■ Vorliegender Text:
━━━━━━━━

    Ein abweisender Betonklotz, drei Stockwerke hoch, auf dem Gelände des Helmholtz-Zentrums München. Ein massiver Zaun und Videokameras machen klar: Einfach reinspazieren geht hier nicht. Der Informatiker Guido Fischer braucht eine spezielle Chipkarte.
    "Die Türen sind elektronisch gesichert. ... Aber ein einstürzendes Flugzeug würde es, glaube ich, nicht überstehen. Es ist kein Atomkraftwerk."
    Aber ein Tresor mit Schätzen für die Forschung der Zukunft. Hier, am Stadtrand von München, entsteht das größte Lager für Bioproben in Deutschland. Gemeint sind Blut, Urin, Stuhl, Nasenabstrich und Speichel von 200.000 Freiwilligen. Sie sollen repräsentativ sein für die Altersgruppe von 20 bis 69 Jahren. Die Versuchspersonen geben die Bioproben in regelmäßigen Abständen in einem Studienzentrum ab. Zusätzlich erteilen sie Auskunft über Krankheiten und ihren Lebensstil. Die Forschenden bleiben mit ihnen in Kontakt, denn sie wollen erfahren: Warum wird die eine Versuchsperson später krank, die andere aber nicht? Und kann man das irgendwie beeinflussen?

━━━━━━━━

■ Vorliegende Zeilen:
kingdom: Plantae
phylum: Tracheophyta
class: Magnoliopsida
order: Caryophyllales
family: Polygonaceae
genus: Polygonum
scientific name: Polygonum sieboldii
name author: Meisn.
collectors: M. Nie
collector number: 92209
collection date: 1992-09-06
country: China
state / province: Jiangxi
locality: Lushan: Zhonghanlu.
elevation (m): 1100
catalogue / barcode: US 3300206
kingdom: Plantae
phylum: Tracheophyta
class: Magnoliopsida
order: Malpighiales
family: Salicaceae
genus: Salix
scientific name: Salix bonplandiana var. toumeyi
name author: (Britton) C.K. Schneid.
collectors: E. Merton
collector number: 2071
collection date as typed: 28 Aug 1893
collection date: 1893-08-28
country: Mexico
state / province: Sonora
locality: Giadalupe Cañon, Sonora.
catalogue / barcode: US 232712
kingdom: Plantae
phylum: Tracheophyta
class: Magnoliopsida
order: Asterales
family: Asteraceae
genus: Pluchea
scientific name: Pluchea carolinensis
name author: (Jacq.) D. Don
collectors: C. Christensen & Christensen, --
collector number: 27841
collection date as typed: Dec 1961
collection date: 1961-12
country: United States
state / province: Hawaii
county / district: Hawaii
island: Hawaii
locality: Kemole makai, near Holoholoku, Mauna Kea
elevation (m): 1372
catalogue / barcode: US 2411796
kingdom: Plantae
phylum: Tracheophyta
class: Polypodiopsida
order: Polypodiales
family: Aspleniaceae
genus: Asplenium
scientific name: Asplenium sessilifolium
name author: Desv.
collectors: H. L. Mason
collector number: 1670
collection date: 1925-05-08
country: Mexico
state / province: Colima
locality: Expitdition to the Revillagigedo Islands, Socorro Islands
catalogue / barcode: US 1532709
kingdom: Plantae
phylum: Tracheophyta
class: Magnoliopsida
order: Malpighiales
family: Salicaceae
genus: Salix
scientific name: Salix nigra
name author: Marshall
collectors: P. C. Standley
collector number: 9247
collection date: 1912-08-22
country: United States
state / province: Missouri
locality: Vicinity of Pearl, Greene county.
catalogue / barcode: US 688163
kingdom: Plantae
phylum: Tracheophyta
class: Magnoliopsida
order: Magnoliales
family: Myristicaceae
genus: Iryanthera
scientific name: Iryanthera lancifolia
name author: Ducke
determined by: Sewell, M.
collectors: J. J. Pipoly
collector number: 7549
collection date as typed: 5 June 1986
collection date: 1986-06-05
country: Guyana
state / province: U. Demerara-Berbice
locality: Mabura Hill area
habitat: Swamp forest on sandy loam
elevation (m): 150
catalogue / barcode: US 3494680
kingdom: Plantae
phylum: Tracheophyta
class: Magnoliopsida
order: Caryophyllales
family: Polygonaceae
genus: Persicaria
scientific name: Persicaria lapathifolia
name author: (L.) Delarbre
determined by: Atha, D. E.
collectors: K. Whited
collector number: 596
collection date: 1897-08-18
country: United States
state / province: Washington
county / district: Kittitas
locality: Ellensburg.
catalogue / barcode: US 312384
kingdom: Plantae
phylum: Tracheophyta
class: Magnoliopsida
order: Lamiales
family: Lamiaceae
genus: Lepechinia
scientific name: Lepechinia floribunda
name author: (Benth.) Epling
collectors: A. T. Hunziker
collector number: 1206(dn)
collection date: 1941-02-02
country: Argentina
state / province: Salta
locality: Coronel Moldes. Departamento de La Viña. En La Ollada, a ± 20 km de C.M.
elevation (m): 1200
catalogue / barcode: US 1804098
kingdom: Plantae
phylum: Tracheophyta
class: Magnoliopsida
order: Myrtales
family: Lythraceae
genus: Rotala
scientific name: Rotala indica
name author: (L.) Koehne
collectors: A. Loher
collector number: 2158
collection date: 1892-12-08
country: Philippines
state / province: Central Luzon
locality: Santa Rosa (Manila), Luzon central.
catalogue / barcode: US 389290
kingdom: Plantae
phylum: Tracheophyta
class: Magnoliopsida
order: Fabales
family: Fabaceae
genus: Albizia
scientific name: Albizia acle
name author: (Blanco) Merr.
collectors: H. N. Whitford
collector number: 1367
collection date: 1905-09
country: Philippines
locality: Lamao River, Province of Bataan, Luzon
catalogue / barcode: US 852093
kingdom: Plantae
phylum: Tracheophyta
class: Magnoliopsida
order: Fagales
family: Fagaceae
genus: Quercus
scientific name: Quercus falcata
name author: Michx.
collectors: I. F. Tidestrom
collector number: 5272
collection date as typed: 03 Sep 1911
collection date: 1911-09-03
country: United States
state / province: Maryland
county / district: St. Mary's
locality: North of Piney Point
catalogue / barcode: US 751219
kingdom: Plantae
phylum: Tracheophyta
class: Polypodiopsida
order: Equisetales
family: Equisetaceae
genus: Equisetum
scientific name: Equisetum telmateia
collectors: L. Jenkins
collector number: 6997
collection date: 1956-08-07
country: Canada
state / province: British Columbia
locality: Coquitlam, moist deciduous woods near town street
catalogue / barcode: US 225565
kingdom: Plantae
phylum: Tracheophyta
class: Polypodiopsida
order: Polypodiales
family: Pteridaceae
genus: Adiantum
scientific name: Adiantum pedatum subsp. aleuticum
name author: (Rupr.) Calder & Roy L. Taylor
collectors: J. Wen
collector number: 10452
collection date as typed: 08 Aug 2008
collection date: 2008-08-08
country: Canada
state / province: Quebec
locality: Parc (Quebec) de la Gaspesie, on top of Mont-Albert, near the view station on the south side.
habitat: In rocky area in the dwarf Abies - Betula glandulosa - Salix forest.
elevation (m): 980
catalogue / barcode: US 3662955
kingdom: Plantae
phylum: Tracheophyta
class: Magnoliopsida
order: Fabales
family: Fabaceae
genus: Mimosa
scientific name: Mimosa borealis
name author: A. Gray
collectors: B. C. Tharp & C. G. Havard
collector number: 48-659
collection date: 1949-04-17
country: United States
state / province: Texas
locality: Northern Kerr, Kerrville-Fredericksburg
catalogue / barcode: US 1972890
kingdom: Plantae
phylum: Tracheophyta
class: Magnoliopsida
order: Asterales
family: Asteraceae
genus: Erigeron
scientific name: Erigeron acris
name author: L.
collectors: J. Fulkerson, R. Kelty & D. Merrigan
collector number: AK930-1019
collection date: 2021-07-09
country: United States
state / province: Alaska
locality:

━━━━━━━━

■ Zu erledigen:
• A. Von wie vielen Freiwilligen stammen laut dem Text über das Bioproben-Lager die Proben?
• B. Gib für jede Aussage an, ob sie mit dem Text über das Bioproben-Lager übereinstimmt, und belege dies mit einem wörtlichen Zitat daraus: (i) Das Gebäude steht auf dem Gelände des Helmholtz-Zentrums München. (ii) Die Freiwilligen sollen die Altersgruppe von 18 bis 80 Jahren abbilden. (iii) Die Versuchspersonen geben ihre Proben nur ein einziges Mal ab.
• C. Schreibe den Text über das Bioproben-Lager im Anschluss an seinen letzten Satz weiter.
Die Zeilen sind eigenständiges Material und gehören nicht zum Text.

■ Lösungen:
• A. Von 200.000 Freiwilligen.

• B.
(i) Ja: „auf dem Gelände des Helmholtz-Zentrums München“
(ii) Nein: „repräsentativ sein für die Altersgruppe von 20 bis 69 Jahren“
(iii) Nein: „in regelmäßigen Abständen“

• C.
    Bioproben konserviert für 30 Jahre
    Die Proben werden in kleine Plastikgefäße abgefüllt, in denen nur ein paar Tropfen Platz haben. Und dann durch Roboter eingefroren - der kleinere Teil bei minus 80 und die meisten Röhrchen in flüssigem Stickstoff bei minus 180 Grad. Da gibt es keinen Stoffwechsel mehr und nichts zersetzt sich. 30 Jahre lang können die Proben so in genau dem Zustand bleiben, in dem sie heute sind. Dieses voll automatisierte Bioproben-Lager gehört zur Nationalen Kohortenstudie, die Helmholtz-Forscherin Annette Peters leitet.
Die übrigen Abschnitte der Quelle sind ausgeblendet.